A Corregedoria do Detran de Mato Grosso do Sul identificou um esquema com milhares de fraudes em registros de semirreboques no Estado. De acordo com ofício datado de 23 de abril, as irregularidades envolvem principalmente alterações nas características dos veículos — como a inclusão de terceiro ou quarto eixo — realizadas no sistema sem que os caminhões estivessem fisicamente presentes para a vistoria.
O documento aponta que o problema surgiu após a inserção de veículos de diversos estados na base do Detran, com registros de transferência, modificação de dados e até mudança de propriedade. Em alguns casos, os próprios proprietários afirmaram que os veículos nunca estiveram em Mato Grosso do Sul, o que levanta suspeitas de inclusão fraudulenta de informações no sistema público.

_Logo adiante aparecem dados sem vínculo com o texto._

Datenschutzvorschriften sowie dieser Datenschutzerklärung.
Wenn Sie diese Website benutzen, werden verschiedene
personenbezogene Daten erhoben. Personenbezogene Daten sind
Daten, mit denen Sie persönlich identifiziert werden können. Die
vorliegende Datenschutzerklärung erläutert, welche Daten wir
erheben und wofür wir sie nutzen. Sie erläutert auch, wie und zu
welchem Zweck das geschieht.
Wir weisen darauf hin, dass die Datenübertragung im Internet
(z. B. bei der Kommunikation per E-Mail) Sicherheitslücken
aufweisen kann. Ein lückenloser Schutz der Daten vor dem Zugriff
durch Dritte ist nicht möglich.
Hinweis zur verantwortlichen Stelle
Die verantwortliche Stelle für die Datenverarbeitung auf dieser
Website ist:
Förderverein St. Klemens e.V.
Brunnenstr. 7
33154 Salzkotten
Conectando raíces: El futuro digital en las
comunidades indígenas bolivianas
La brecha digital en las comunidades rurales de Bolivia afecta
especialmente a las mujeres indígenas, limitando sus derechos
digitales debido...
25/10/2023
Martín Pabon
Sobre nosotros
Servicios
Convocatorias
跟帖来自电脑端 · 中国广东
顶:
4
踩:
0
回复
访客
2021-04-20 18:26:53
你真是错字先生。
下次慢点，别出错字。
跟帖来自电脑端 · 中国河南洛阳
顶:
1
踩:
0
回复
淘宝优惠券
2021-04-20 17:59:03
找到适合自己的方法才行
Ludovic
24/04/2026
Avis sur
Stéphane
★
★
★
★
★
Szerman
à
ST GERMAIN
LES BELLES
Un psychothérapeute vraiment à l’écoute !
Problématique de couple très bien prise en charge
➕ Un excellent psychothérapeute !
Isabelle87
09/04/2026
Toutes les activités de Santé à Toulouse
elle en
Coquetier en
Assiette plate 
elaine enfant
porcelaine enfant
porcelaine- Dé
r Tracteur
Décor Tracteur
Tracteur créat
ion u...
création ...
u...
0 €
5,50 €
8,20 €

As apurações iniciais indicam que os casos remontam a 2022 e somam cerca de 2 mil ocorrências nesse recorte. Diante de indícios de crimes, como inserção de dados falsos e possível atuação de organização criminosa, o caso também foi encaminhado à Polícia Civil para investigação.
Alterações como a inclusão de eixos aumentam a capacidade de carga dos veículos e podem gerar maior rentabilidade no transporte. Quando feitas sem vistoria ou fora das normas, permitem a regularização apenas documental de caminhões que não passaram por controle técnico, além de possibilitar o descumprimento de exigências legais e redução de custos operacionais.
Para comprovar as irregularidades, o Detran busca utilizar dados de circulação de veículos em sistemas nacionais, como o Córtex, plataforma do Sistema Nacional de Informações de Segurança Pública, que registra o trajeto dos caminhões. A estratégia é demonstrar que, nas datas em que constam vistorias realizadas em Mato Grosso do Sul, os veículos estavam em outros estados.
Segundo o corregedor responsável pelo ofício, Odorico Mesquita, as investigações continuam diante da quantidade de ocorrências identificadas. Ele afirma que há evidências de que os veículos não passaram por vistoria no Estado, apesar dos registros oficiais indicarem o contrário.
Ainda conforme o corregedor, as fraudes foram interrompidas em 2024 após a adoção de medidas como a vistoria eletrônica e a implementação do Mecanismo Anticorrupção (MAC), desenvolvido pela área de tecnologia do órgão. Desde então, a Corregedoria passou a revisar, de forma retroativa, transações suspeitas realizadas entre 2021 e 2023.
Um dos desafios da investigação é a limitação no armazenamento de dados em sistemas de monitoramento, que geralmente mantêm registros por até 180 dias. Mesmo assim, consultas recentes já identificaram informações com mais de 600 dias, o que levou o órgão a solicitar acesso a dados ainda mais antigos, incluindo registros de 2019.
O ofício também apresenta uma lista com dezenas de veículos, detalhando placas, datas e tipos de alterações realizadas, indicando um padrão nas fraudes.
O esquema descrito repete um modelo já conhecido dentro do órgão, no qual veículos de outros estados eram “regularizados” em Mato Grosso do Sul sem passar por vistoria presencial. Esse tipo de prática já foi alvo de operações da Polícia Civil, que investigaram a chamada fraude do “quarto eixo”, utilizada para aumentar a capacidade de carga de carretas apenas no papel.
Entre as ações já realizadas estão operações que identificaram a participação de servidores públicos, despachantes e outros envolvidos em um esquema que incluía corrupção, falsidade ideológica e inserção de dados falsos no sistema, com movimentação milionária.